Quick Start guide

First check that all requiered Dependancies are installed. If you wish to use AllMine on a cluster, contact your admnistrator for instalations.

Getting AllMine code

AllMine code is GitHub hosted. To get the source code using git CLI, use :

git clone https://github.com/tbersez/Allmine.git

Then, from within AllMine directory, build AllMine container using Singularity (admin rights needed) :

sudo singularity build AllMine singularity/AllMine_recipe.sr

Here, AllMine is ready to run.

Input files

To perform allele mining, AllMine needs :

  • Sequencing data (DNA or RNA)
  • A reference genome and annotation
  • A bed file with regions (or genes) of interest

Sequencing data

AllMine supports RNA and DNA sequencing, paired or single end, with a maximum read lenght of 350bp (you can submit longer reads but they will be trimmed to the maximum size). Sequencing data must be in fastq format and may be gzip compressed.

Sample sheet

Configuration maker for AllMine use a csv describing samples file as input. The csv file must have the flowing headers :

filename R1_ext R2_ext platform date(mm/dd/yy)

Here is an example:

"filename","R1_ext","R2_ext","platform","date(mm/dd/yy)"
"SRR1538456","_1.fastq.gz","_2.fastq.gz","illumina","03/03/03"
"SRR1538457","_1.fastq.gz","_2.fastq.gz","illumina","04/03/03"
"SRR1538484","_1.fastq.gz","_2.fastq.gz","illumina","05/03/03"

You can use a spread sheet editor to create this csv file !

Reference genome and annotation

Reference genome must be provided in one file, in fasta format. Annotation can be provided in gff or gtf format (recommended). When possible, we advice you to download the reference sequence and annotation from curated sources, such as Ensembl.

Bed file

Regions of interest must be specified using a bed file, here is an example :

NC_035163.1 25395963 25398308
NC_035168.1 31042453 31045884
NC_035169.1 25941228 25944616
NC_035175.1 3317633 3320503
NC_035177.1 20184932 20187543

Be sure that the first column (contigs) match with the ones used in your reference genome.

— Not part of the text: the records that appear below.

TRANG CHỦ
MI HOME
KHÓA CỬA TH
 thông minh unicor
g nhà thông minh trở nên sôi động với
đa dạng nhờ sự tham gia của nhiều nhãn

Making your work space ready

Place your reference genome and annotation in a common folder. That one must only contain those both files. Place your bed file with regions of interest in an other folder. AllMine outputs are created where your start the analysis. Make sure that you have enought space to store all outputs !

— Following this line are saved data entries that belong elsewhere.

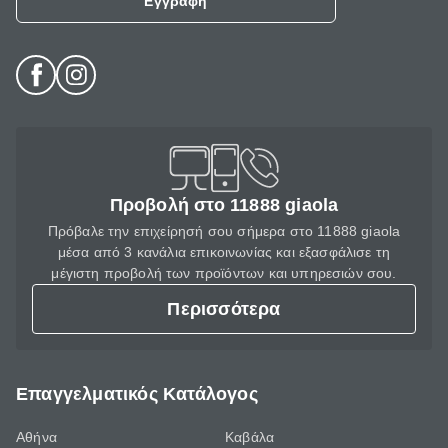
Εγγραφή
Προβολή στο 11888 giaola
Πρόβαλε την επιχείρησή σου σήμερα στο 11888 giaola
μέσα από 3 κανάλια επικοινωνίας και εξασφάλισε τη
μέγιστη προβολή των προϊόντων και υπηρεσιών σου.
Περισσότερα
Επαγγελματικός Κατάλογος
Αθήνα
Καβάλα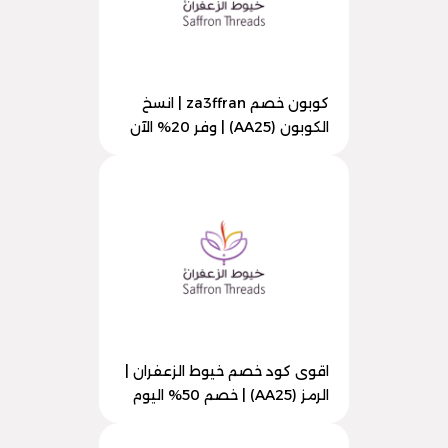
كوبون خصم za3ffran | انسخ
الكوبون (AA25) | وفر 20% الآن
اقوى كود خصم خيوط الزعفران |
الرمز (AA25) | خصم 50% اليوم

Configuration of an AllMine run

To configure an AllMine run use :

./csv_to_yaml.py path/to/sample_sheet.csv

Answer the questions the script is asking you to configure your run. Note : the bind path is the path from the root to your home folder.

Once done run :

./annovar_makebd.py

This script build the annotation database of Annovar. It need to done once for each new genome used.

Running AllMine

We recommend first to do a dry run using the following command. CORE_NUMBER must be replaced by the number of cores you wish to use.

snakemake -j CORE_NUMBER \
--cluster-config slurm_config.json \
--cluster "sbatch" -n

Check the output to ensure that your run is properly configured. If not, return to configuration step to correct errors. If yes, run :

snakemake -j CORE_NUMBER \
--cluster-config slurm_config.json \
--cluster "sbatch"

AllMine is now running. Depending on how much data you have submited and CORE_NUMBER, the analysis may take from few hours to a few days.